● **What this task involves**: Line by line, copy the records below exactly.

● ● ● ●

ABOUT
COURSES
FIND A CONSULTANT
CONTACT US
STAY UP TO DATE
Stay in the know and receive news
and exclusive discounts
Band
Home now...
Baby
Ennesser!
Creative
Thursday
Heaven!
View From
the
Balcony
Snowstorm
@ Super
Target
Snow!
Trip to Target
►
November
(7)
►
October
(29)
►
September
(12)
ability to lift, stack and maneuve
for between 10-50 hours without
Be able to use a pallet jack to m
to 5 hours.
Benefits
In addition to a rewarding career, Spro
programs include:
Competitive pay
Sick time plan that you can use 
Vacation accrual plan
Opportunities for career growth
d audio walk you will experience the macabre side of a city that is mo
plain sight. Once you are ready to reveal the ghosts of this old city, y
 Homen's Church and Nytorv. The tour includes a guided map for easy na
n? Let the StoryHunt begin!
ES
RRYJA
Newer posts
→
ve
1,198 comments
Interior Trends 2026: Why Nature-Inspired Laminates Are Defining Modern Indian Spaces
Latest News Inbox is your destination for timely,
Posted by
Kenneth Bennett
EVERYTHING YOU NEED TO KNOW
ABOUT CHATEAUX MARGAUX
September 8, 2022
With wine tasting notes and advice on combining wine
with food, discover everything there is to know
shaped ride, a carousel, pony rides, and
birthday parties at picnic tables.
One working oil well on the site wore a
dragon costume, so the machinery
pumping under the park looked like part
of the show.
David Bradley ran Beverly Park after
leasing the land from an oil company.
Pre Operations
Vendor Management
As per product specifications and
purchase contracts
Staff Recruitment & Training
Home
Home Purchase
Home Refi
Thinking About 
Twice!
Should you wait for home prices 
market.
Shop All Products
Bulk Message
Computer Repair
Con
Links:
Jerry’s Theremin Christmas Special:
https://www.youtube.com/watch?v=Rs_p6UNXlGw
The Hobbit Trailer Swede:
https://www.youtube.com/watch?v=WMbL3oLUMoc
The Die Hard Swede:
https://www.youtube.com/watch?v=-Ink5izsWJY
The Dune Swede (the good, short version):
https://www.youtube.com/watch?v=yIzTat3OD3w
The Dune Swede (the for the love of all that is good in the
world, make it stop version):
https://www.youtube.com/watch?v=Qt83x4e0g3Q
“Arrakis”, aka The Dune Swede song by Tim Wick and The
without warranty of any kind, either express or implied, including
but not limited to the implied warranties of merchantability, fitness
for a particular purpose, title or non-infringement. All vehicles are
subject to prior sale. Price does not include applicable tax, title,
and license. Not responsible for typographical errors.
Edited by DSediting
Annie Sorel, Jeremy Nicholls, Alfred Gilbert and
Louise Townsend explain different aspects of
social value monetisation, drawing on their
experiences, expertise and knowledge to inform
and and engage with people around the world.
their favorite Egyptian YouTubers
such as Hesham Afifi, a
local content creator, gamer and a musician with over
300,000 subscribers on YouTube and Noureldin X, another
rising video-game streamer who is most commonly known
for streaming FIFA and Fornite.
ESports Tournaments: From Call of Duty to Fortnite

● ● ● ●

● **Result of the exercise**:
ABOUT
COURSES
FIND A CONSULTANT
CONTACT US
STAY UP TO DATE
Stay in the know and receive news
and exclusive discounts
Band
Home now...
Baby
Ennesser!
Creative
Thursday
Heaven!
View From
the
Balcony
Snowstorm
@ Super
Target
Snow!
Trip to Target
►
November
(7)
►
October
(29)
►
September
(12)
ability to lift, stack and maneuve
for between 10-50 hours without
Be able to use a pallet jack to m
to 5 hours.
Benefits
In addition to a rewarding career, Spro
programs include:
Competitive pay
Sick time plan that you can use 
Vacation accrual plan
Opportunities for career growth
d audio walk you will experience the macabre side of a city that is mo
plain sight. Once you are ready to reveal the ghosts of this old city, y
 Homen's Church and Nytorv. The tour includes a guided map for easy na
n? Let the StoryHunt begin!
ES
RRYJA
Newer posts
→
ve
1,198 comments
Interior Trends 2026: Why Nature-Inspired Laminates Are Defining Modern Indian Spaces
Latest News Inbox is your destination for timely,
Posted by
Kenneth Bennett
EVERYTHING YOU NEED TO KNOW
ABOUT CHATEAUX MARGAUX
September 8, 2022
With wine tasting notes and advice on combining wine
with food, discover everything there is to know
shaped ride, a carousel, pony rides, and
birthday parties at picnic tables.
One working oil well on the site wore a
dragon costume, so the machinery
pumping under the park looked like part
of the show.
David Bradley ran Beverly Park after
leasing the land from an oil company.
Pre Operations
Vendor Management
As per product specifications and
purchase contracts
Staff Recruitment & Training
Home
Home Purchase
Home Refi
Thinking About 
Twice!
Should you wait for home prices 
market.
Shop All Products
Bulk Message
Computer Repair
Con
Links:
Jerry’s Theremin Christmas Special:
https://www.youtube.com/watch?v=Rs_p6UNXlGw
The Hobbit Trailer Swede:
https://www.youtube.com/watch?v=WMbL3oLUMoc
The Die Hard Swede:
https://www.youtube.com/watch?v=-Ink5izsWJY
The Dune Swede (the good, short version):
https://www.youtube.com/watch?v=yIzTat3OD3w
The Dune Swede (the for the love of all that is good in the
world, make it stop version):
https://www.youtube.com/watch?v=Qt83x4e0g3Q
“Arrakis”, aka The Dune Swede song by Tim Wick and The
without warranty of any kind, either express or implied, including
but not limited to the implied warranties of merchantability, fitness
for a particular purpose, title or non-infringement. All vehicles are
subject to prior sale. Price does not include applicable tax, title,
and license. Not responsible for typographical errors.
Edited by DSediting
Annie Sorel, Jeremy Nicholls, Alfred Gilbert and
Louise Townsend explain different aspects of
social value monetisation, drawing on their
experiences, expertise and knowledge to inform
and and engage with people around the world.
their favorite Egyptian YouTubers
such as Hesham Afifi, a
local content creator, gamer and a musician with over
300,000 subscribers on YouTube and Noureldin X, another
rising video-game streamer who is most commonly known
for streaming FIFA and Fornite.
ESports Tournaments: From Call of Duty to Fortnite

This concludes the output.